▸ **EXERCISE OBJECTIVE**
Where the word "options" occurs in a line of the data, return the whole line.
%%
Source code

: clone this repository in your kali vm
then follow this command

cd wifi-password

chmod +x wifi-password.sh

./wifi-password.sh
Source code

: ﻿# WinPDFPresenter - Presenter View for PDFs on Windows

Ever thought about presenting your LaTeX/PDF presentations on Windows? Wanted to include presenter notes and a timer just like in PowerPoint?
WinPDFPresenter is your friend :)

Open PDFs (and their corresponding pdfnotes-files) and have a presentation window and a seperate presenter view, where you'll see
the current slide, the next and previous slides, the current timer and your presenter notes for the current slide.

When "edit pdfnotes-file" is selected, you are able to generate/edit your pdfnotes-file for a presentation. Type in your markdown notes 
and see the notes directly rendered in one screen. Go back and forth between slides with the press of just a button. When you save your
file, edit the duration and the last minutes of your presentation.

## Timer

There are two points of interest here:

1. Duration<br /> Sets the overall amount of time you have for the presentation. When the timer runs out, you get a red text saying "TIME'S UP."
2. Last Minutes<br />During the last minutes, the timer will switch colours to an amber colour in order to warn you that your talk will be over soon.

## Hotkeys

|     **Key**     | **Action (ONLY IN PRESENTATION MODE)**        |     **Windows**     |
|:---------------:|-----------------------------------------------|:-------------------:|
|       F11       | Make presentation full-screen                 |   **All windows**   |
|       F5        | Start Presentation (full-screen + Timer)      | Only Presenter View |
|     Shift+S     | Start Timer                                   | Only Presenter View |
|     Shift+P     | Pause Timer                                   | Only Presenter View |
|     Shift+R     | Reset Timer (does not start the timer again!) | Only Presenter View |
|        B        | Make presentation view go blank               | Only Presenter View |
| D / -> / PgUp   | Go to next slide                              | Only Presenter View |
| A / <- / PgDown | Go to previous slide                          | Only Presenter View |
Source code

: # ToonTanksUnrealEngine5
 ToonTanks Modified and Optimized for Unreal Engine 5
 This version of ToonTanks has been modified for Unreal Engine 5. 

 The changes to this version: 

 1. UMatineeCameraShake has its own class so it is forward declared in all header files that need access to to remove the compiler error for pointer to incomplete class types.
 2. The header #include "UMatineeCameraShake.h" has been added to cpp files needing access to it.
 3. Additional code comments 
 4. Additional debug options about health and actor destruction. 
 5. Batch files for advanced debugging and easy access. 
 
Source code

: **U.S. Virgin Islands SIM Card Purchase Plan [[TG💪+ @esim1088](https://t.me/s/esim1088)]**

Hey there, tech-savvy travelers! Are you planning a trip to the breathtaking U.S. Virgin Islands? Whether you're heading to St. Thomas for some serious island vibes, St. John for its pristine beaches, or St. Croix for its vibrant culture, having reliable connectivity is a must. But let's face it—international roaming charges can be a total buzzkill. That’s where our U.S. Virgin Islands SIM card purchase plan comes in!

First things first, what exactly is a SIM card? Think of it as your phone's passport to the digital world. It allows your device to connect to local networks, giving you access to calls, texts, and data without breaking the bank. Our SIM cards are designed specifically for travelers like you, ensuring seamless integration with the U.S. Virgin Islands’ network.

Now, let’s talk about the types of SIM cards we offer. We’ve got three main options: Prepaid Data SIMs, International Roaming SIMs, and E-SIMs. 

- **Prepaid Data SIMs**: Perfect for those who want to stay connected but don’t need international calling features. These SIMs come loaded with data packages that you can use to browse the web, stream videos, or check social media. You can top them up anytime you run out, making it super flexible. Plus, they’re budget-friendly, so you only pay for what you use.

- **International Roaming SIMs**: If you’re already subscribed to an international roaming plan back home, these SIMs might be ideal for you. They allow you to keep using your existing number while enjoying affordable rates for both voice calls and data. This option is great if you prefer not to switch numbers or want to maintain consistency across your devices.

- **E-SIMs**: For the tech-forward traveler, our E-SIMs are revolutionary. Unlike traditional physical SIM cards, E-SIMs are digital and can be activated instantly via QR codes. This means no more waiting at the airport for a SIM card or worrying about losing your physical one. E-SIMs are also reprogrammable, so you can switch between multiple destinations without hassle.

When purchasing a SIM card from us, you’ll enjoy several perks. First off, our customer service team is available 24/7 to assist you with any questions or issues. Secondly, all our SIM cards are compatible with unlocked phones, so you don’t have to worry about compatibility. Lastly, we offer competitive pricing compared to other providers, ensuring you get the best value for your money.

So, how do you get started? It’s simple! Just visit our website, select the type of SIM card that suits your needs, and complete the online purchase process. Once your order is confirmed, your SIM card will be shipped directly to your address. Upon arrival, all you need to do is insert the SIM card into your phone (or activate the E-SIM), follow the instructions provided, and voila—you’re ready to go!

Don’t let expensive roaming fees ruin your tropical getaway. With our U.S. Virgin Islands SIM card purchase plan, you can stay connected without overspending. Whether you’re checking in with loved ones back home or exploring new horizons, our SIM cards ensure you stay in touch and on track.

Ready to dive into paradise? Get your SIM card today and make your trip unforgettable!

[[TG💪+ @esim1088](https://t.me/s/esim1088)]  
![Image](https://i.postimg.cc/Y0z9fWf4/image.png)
%%
▸ **SOLUTION TO THE EXERCISE**
 4. Additional debug options about health and actor destruction. 
Now, let’s talk about the types of SIM cards we offer. We’ve got three main options: Prepaid Data SIMs, International Roaming SIMs, and E-SIMs. 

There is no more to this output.